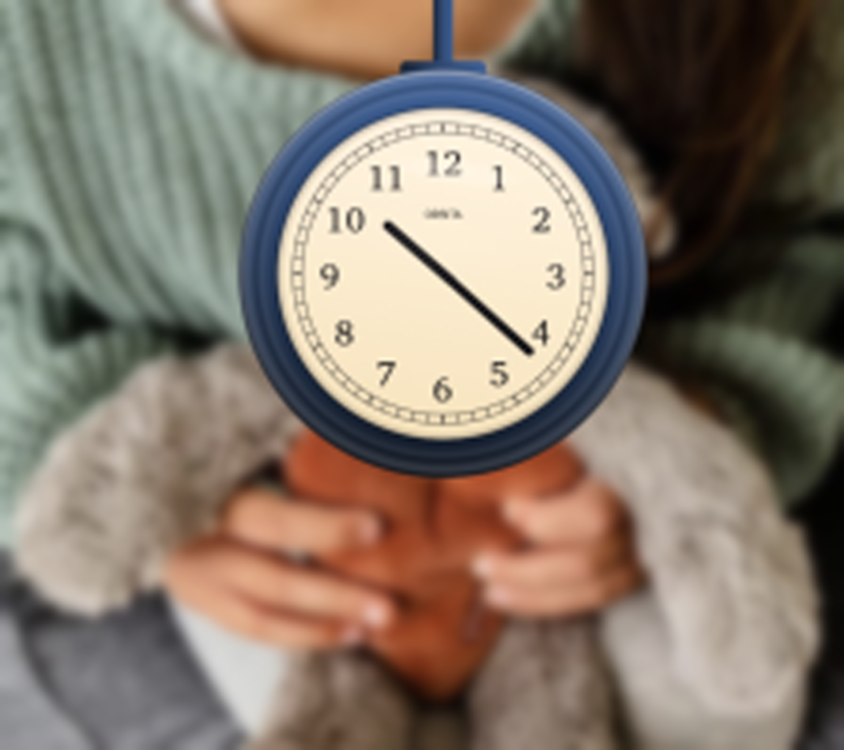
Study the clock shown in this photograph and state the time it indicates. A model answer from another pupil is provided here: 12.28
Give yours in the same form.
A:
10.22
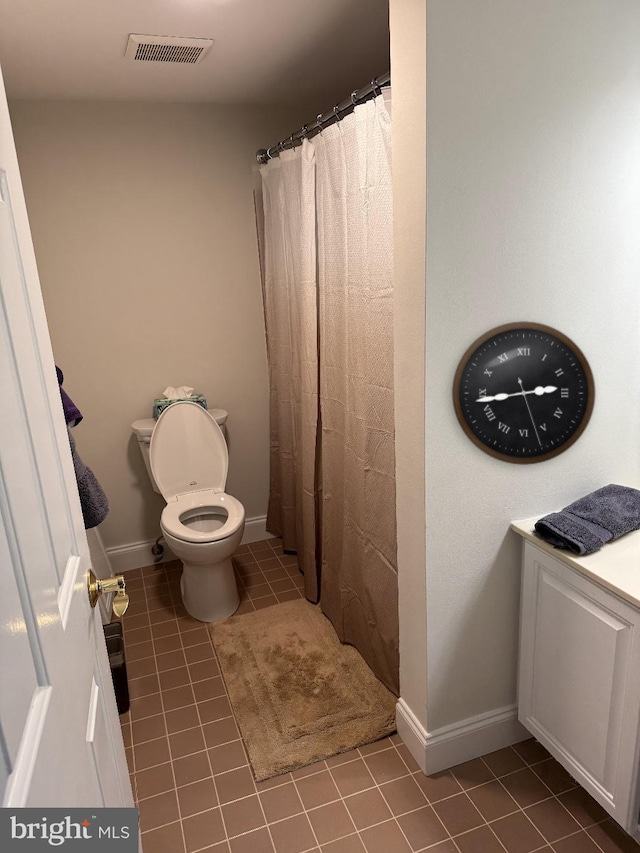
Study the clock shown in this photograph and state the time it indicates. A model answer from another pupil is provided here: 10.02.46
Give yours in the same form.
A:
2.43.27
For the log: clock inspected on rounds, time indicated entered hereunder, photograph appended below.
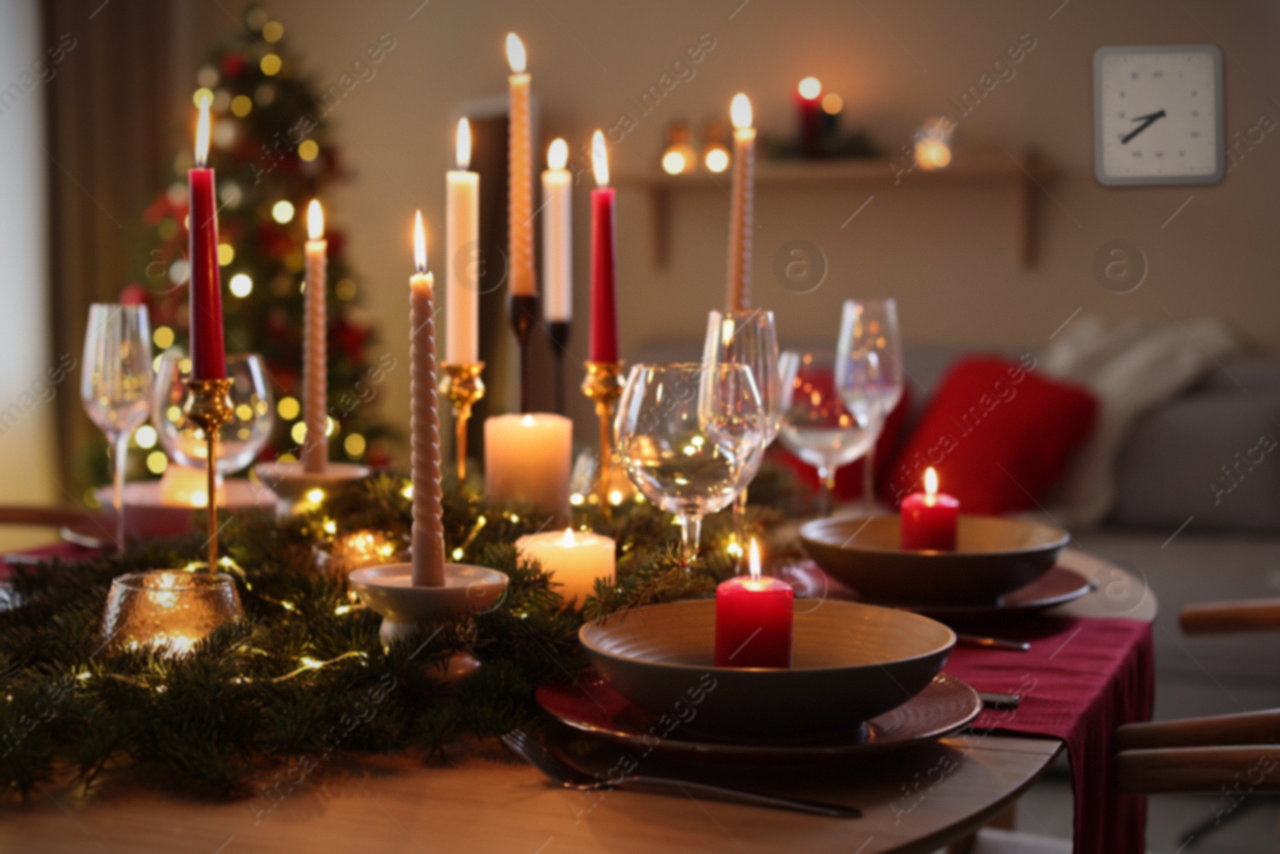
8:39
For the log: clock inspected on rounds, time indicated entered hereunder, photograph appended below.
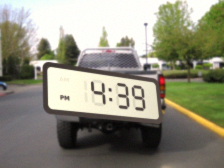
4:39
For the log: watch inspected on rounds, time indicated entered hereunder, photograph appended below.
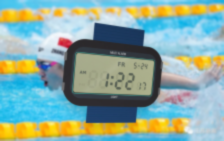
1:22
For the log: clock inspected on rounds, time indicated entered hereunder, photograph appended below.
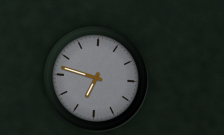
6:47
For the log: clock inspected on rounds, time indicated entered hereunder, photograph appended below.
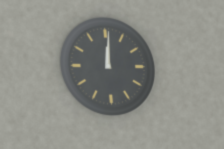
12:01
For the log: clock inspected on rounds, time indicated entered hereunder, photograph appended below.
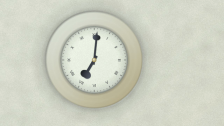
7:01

> **WHAT TO DO**:
Recast every line of the listing above as a Markdown table with the columns "Row" and "Text", numbering each row and leaving out blank lines. Leave the pictures out of the table.

> **RESULT**:
| Row | Text |
|---|---|
| 1 | Study the clock shown in this photograph and state the time it indicates. A model answer from another pupil is provided here: 12.28 |
| 2 | Give yours in the same form. |
| 3 | A: |
| 4 | 10.22 |
| 5 | Study the clock shown in this photograph and state the time it indicates. A model answer from another pupil is provided here: 10.02.46 |
| 6 | Give yours in the same form. |
| 7 | A: |
| 8 | 2.43.27 |
| 9 | For the log: clock inspected on rounds, time indicated entered hereunder, photograph appended below. |
| 10 | 8:39 |
| 11 | For the log: clock inspected on rounds, time indicated entered hereunder, photograph appended below. |
| 12 | 4:39 |
| 13 | For the log: watch inspected on rounds, time indicated entered hereunder, photograph appended below. |
| 14 | 1:22 |
| 15 | For the log: clock inspected on rounds, time indicated entered hereunder, photograph appended below. |
| 16 | 6:47 |
| 17 | For the log: clock inspected on rounds, time indicated entered hereunder, photograph appended below. |
| 18 | 12:01 |
| 19 | For the log: clock inspected on rounds, time indicated entered hereunder, photograph appended below. |
| 20 | 7:01 |